My earlier than normal start and extra stream time, before the heat materialized, was largely squandered with one trout in 1.5 hours of fishing. I decided to revert to what worked on Tuesday, but to focus on green drake dries, and consequently I retired the hippie stomper. I selected a parachute green drake from my drake fly box, and I began to prospect with the solo dry fly. In short order a feisty eleven inch rainbow snatched the parachute, and my fortunes made a U-turn in a positive direction. Over the next hour I learned that most of the trout willing to eat my dry fly were tucked in slower moving water with some depth near the bank, and I concentrated my energies on these types of stream structure.
The remainder of my day on South Boulder Creek followed the script. I cast a single dry fly to likely fish holding lies along the right bank, and I steadily boosted the fish count from two to fourteen, before I called it quits. Unlike Tuesday this was not fast and furious action. Instead I worked upstream very methodically, and my persistence was periodically rewarded with a hungry eater. Although the quantity of fish landed lagged August 11, the size was on average superior, although thirteen inches represented the best fish of the day. Brown trout outnumbered rainbow trout by a two to one ratio. I cycled through four styles of green drake imitations including the parachute, comparadun, user friendly and May break cripple. The introductory test of the May break was disappointing, as no trout gave it a look. The user friendly delivered a fish or two, but then it created a streak of refusals and lost its prominent position on my line.
The parachute green drake and comparadun were the workhorse flies on Friday, and they accounted for the bulk of the landed fish. In one promising pool I observed some rises to smaller mayflies, which I presumed to be pale morning duns, so I added an eight inch section of tippet to the bend of the green drake and attached a size 16 light gray comparadun. The smaller mayfly proved its worth, as two rainbows nabbed it from the surface. At 2:30PM I observed two natural green drakes, as they fluttered on the surface in an attempt to escape the surface tension.

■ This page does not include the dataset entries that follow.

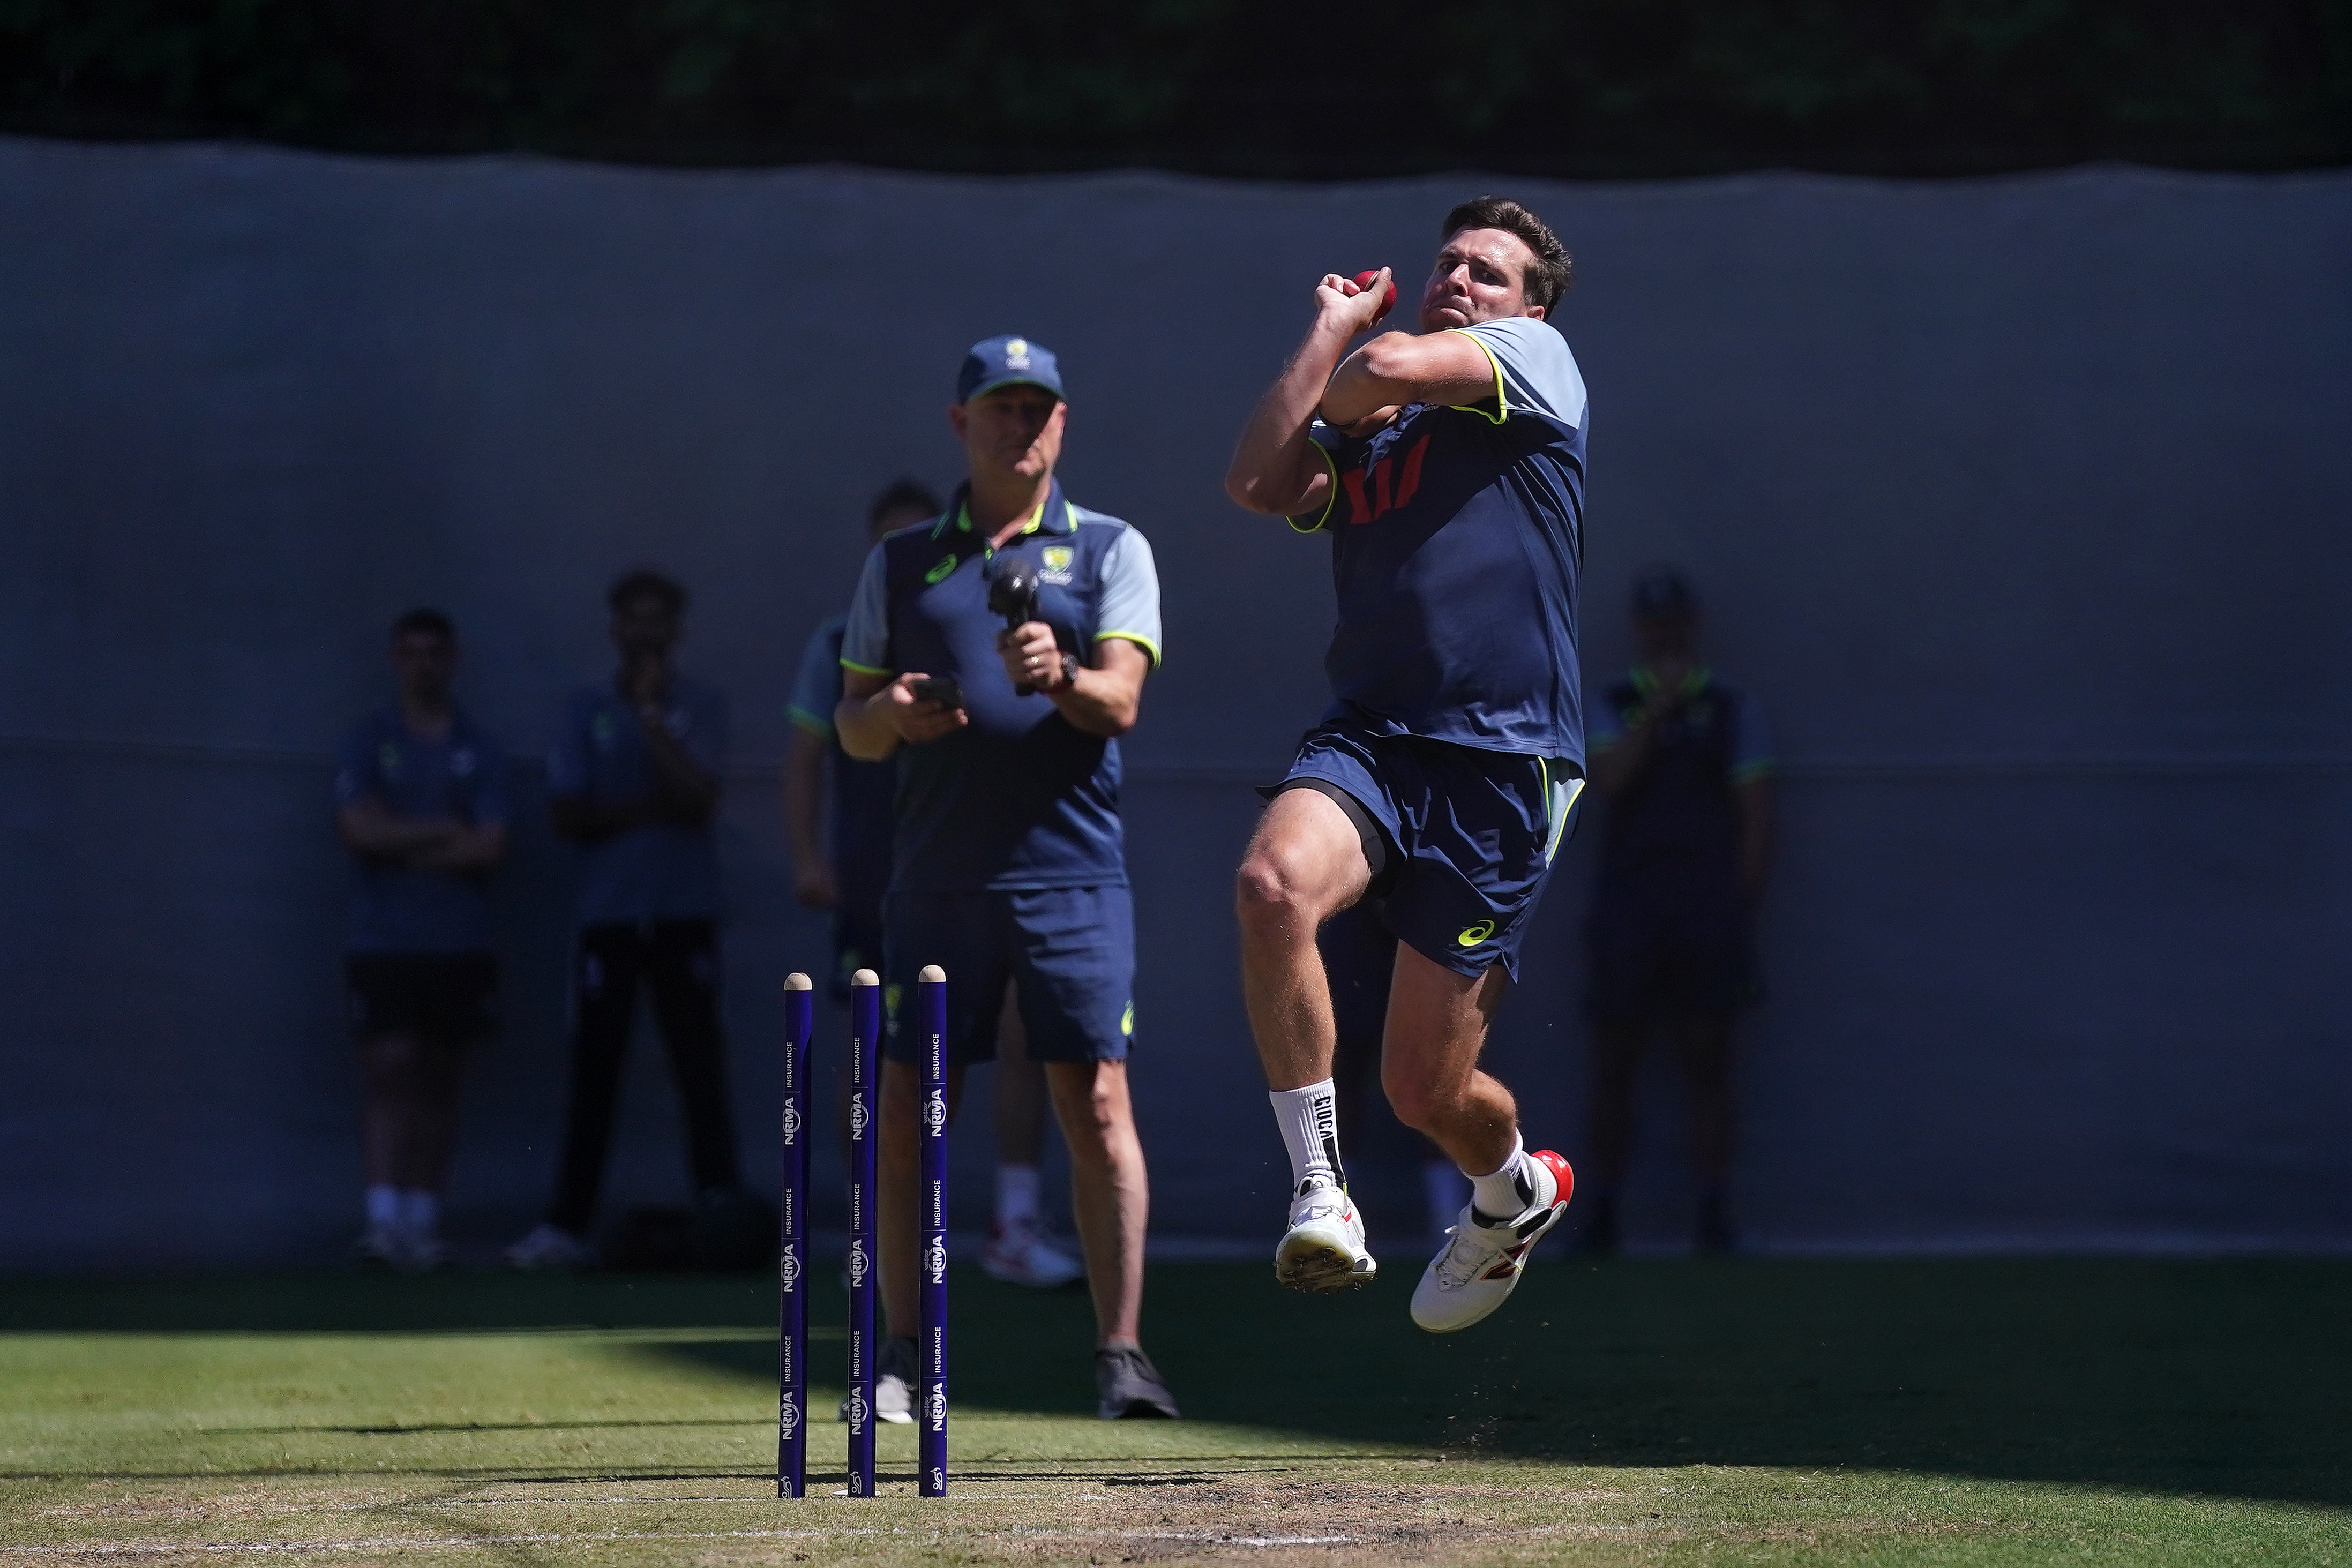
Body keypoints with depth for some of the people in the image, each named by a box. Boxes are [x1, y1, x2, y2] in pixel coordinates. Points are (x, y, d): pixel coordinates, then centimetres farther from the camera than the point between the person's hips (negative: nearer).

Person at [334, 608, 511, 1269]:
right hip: (383, 942, -2)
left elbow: (491, 847, -4)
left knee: (438, 1083, 4)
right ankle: (382, 1220, -16)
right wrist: (442, 832, -5)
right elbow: (358, 831, -7)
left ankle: (423, 1224, 7)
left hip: (458, 943, 2)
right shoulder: (368, 743, 6)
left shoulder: (479, 753, 7)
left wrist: (402, 846, -6)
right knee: (389, 1071, -11)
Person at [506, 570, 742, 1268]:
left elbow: (696, 798, -9)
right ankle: (567, 1224, 0)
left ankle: (722, 1211, -1)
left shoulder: (701, 707, 5)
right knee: (593, 1073, 0)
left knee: (700, 1068, -3)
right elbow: (569, 814, 2)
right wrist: (646, 810, -8)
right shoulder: (589, 712, 9)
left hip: (684, 915, -1)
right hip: (609, 915, 1)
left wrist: (652, 718, -9)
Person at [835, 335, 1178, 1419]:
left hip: (1072, 872, -2)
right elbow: (852, 728, 15)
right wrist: (889, 713, -8)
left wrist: (1062, 678, -25)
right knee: (907, 1115, 0)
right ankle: (900, 1356, 9)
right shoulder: (900, 565, 14)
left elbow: (1122, 700, -4)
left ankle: (1122, 1354, -4)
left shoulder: (1111, 551, 8)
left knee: (1096, 1103, -7)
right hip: (936, 879, 2)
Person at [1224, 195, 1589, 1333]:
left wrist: (1342, 376, 15)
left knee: (1426, 1088, -1)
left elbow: (1390, 370, -9)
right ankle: (1317, 1189, -23)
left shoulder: (1536, 358, 8)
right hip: (1367, 738, 4)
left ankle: (1515, 1190, 35)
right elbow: (1257, 482, 2)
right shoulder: (1360, 436, 22)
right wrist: (1331, 329, 12)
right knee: (1273, 881, -33)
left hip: (1501, 762, -4)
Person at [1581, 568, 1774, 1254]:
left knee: (1708, 1062, -2)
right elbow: (1610, 779, -9)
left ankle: (1713, 1215, -1)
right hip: (1627, 906, 1)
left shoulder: (1731, 710, 8)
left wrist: (1742, 905, -2)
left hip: (1708, 910, -1)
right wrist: (1656, 710, -14)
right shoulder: (1613, 707, 9)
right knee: (1613, 1061, 0)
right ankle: (1602, 1216, 5)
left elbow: (1756, 814, 5)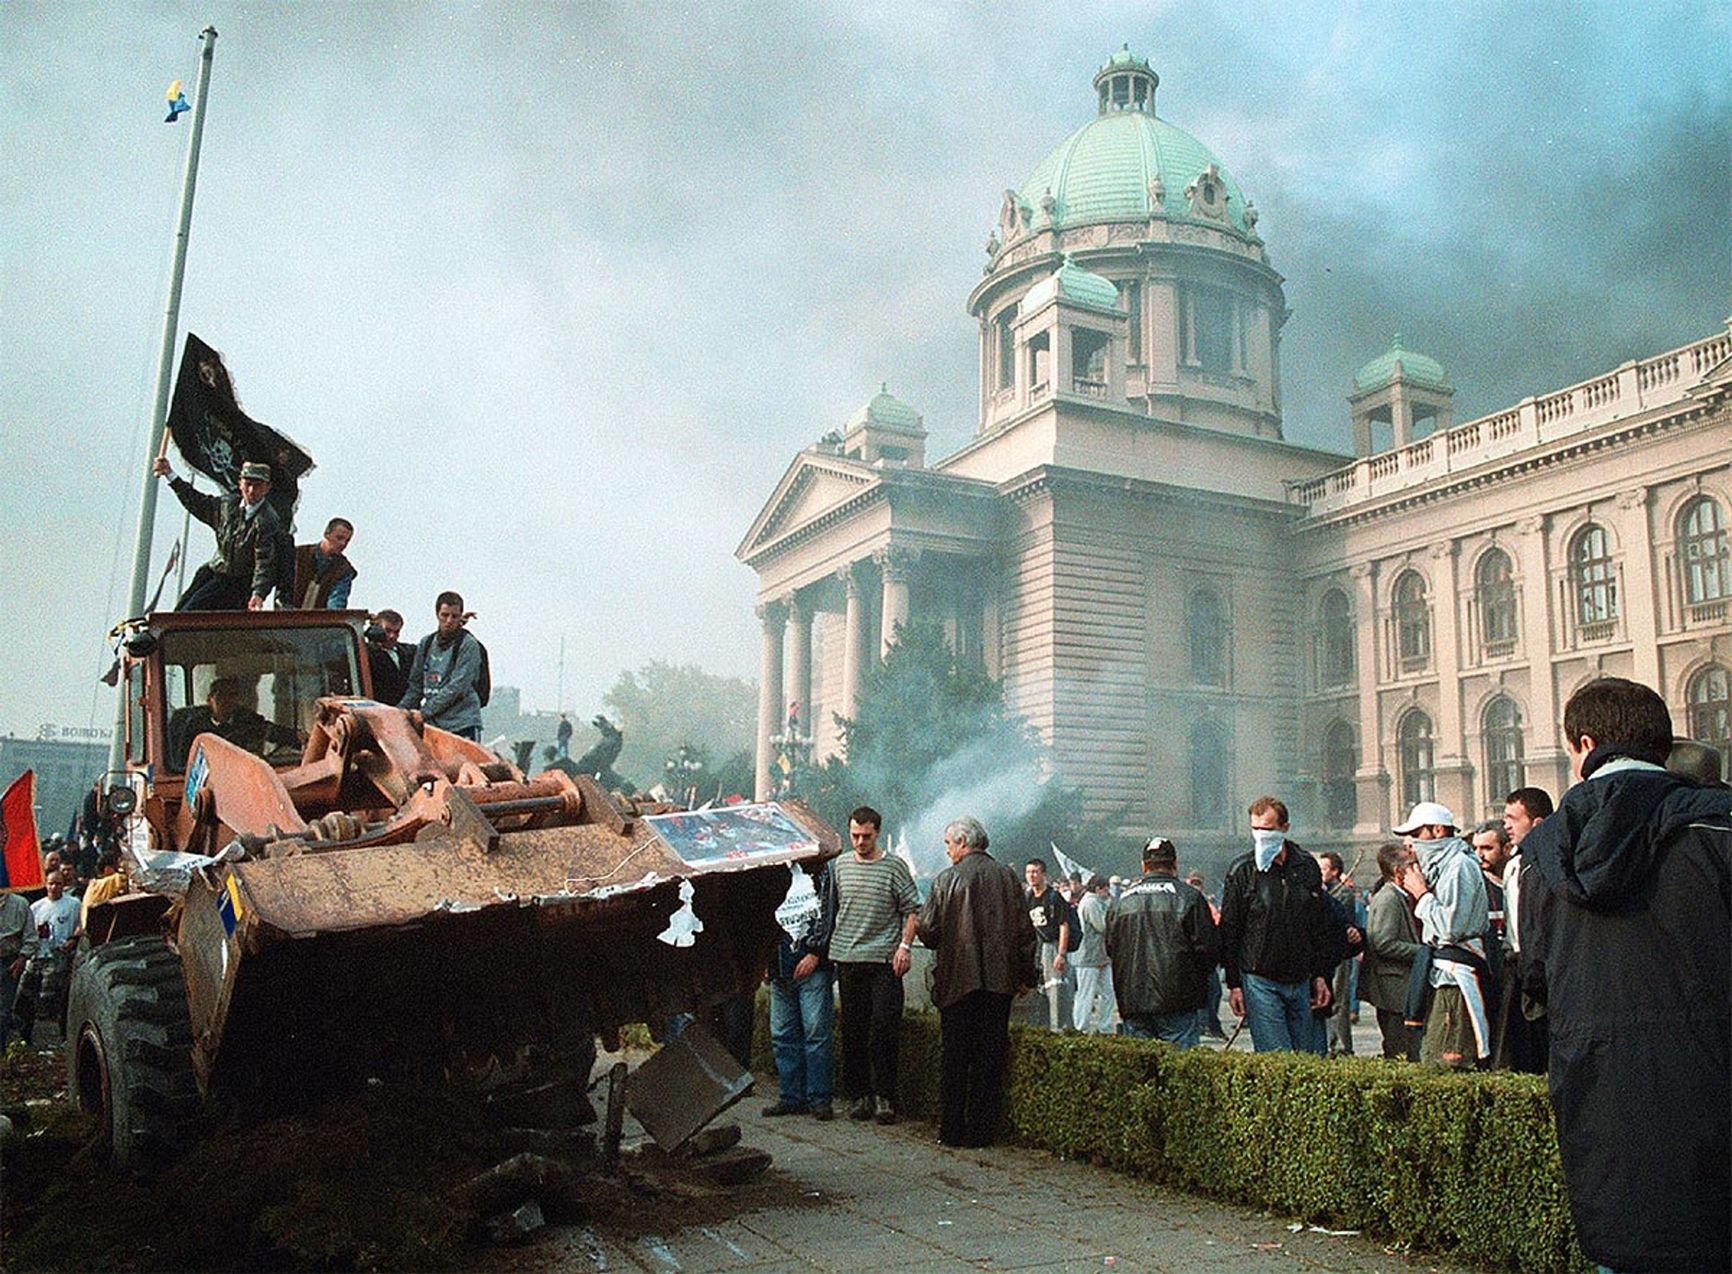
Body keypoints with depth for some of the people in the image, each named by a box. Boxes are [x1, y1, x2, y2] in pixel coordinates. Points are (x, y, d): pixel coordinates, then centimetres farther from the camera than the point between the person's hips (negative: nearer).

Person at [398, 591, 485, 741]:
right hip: (432, 724, 5)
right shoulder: (426, 643, 14)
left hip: (462, 724, -5)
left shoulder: (469, 645, -4)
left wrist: (424, 712, -16)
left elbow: (456, 687, -12)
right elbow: (415, 685, 19)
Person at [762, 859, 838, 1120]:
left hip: (812, 963, -5)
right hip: (781, 966, 5)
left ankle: (818, 1098, 2)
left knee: (816, 1032, -5)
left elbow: (826, 913, -4)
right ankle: (790, 1097, 15)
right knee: (782, 1035, 6)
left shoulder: (821, 871, 3)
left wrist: (814, 953, -11)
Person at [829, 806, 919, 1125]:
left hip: (884, 960, -3)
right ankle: (860, 1095, 15)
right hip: (848, 959, 3)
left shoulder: (894, 866, 0)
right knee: (853, 1030, 6)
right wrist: (831, 948, 12)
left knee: (884, 1028, -6)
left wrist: (905, 946, -8)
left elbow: (912, 909, 1)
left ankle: (884, 1096, 4)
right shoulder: (839, 865, 10)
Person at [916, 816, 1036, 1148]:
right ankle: (983, 1130, 9)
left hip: (958, 980, -3)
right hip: (999, 981, 3)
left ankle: (951, 1130, 10)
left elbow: (928, 931, -7)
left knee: (953, 1058, 7)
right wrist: (1025, 976, 13)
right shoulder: (1008, 877, 3)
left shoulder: (947, 880, -7)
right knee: (990, 1059, 7)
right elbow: (1025, 932, 5)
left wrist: (918, 924, 15)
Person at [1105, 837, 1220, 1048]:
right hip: (1177, 1002, -3)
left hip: (1132, 1001, 3)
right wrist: (1197, 979, 14)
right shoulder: (1189, 897, -4)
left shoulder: (1120, 901, 7)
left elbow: (1110, 949, 13)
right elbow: (1209, 948, -4)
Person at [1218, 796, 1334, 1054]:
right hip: (1260, 981, -4)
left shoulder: (1306, 866, 5)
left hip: (1301, 982, 4)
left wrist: (1321, 976, 10)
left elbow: (1322, 927, 13)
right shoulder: (1241, 870, -5)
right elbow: (1229, 932, -2)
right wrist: (1233, 984, -5)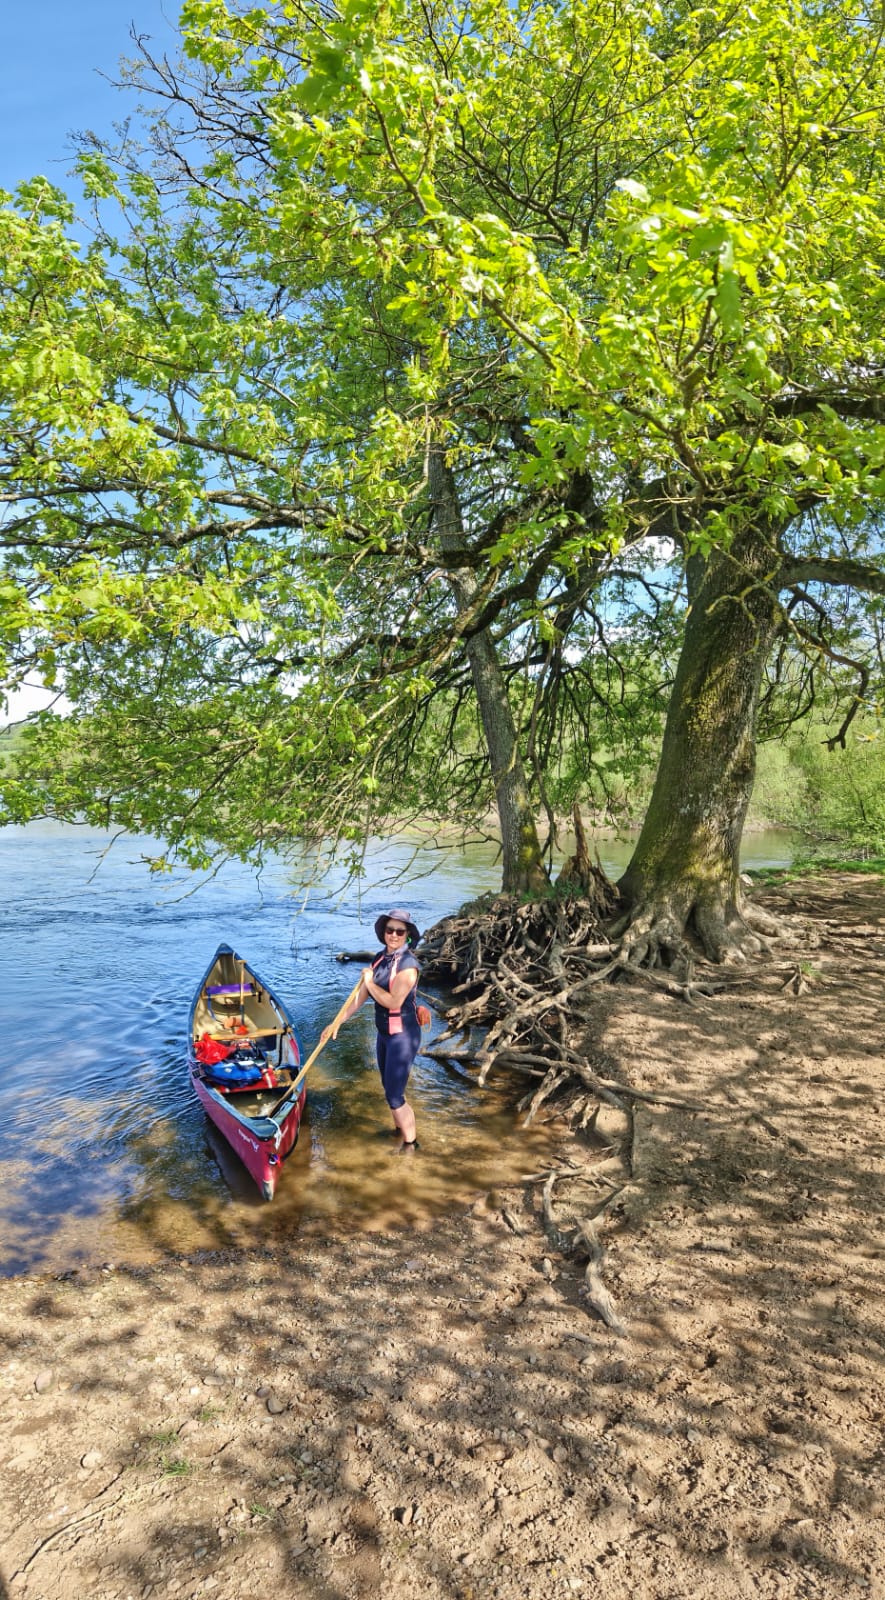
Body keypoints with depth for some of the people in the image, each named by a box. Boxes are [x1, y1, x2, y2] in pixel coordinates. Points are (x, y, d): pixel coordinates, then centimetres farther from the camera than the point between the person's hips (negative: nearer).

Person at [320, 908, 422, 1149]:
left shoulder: (408, 964, -21)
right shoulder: (380, 959, 3)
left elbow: (393, 1002, -28)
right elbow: (361, 996, 7)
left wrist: (369, 981, -16)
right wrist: (337, 1023, 6)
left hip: (403, 1036, -8)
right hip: (384, 1033, 8)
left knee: (394, 1096, -1)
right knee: (391, 1089, 22)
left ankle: (410, 1144, 17)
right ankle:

By 3PM I became quite weary from scrambling around branches and over slippery rocks, and the mid-afternoon sun was scorching the creek and its surroundings including me. I reeled up my slack line, hooked my fly to the rod guide and began my hike back up the canyon to the car. Along the way I stopped at three separate shelf pools to test my skills, but a subtle refusal from a small fish was all I could muster, before I ascended the steep trail to the parking lot. I stopped five times during my climb to catch my breath and test for afib. By the time I arrived at the Santa Fe, my body was fatigued, and my layers were saturated with perspiration. The two gentlemen that I advised at the outset of my day were no longer present, and I was pleased to avoid their criticism, if they endured the rigorous climb.
In retrospect Friday was a decent day for mid-August. The air temperature was much hotter, and I encountered many more anglers compared to my visit earlier in the week. The additional fishermen certainly stirred up the water and spooked more fish thus impacting my fish count. But all things considered, fourteen fish was reasonable, and each was a brilliant gem, while the size of the trout was above average for the South Boulder Creek fishery. If I eliminated the forty-one fish day on Tuesday from my mind and re-calibrated my expectations to a normal level, I realized that Friday was another fun experience during the summer of 2020.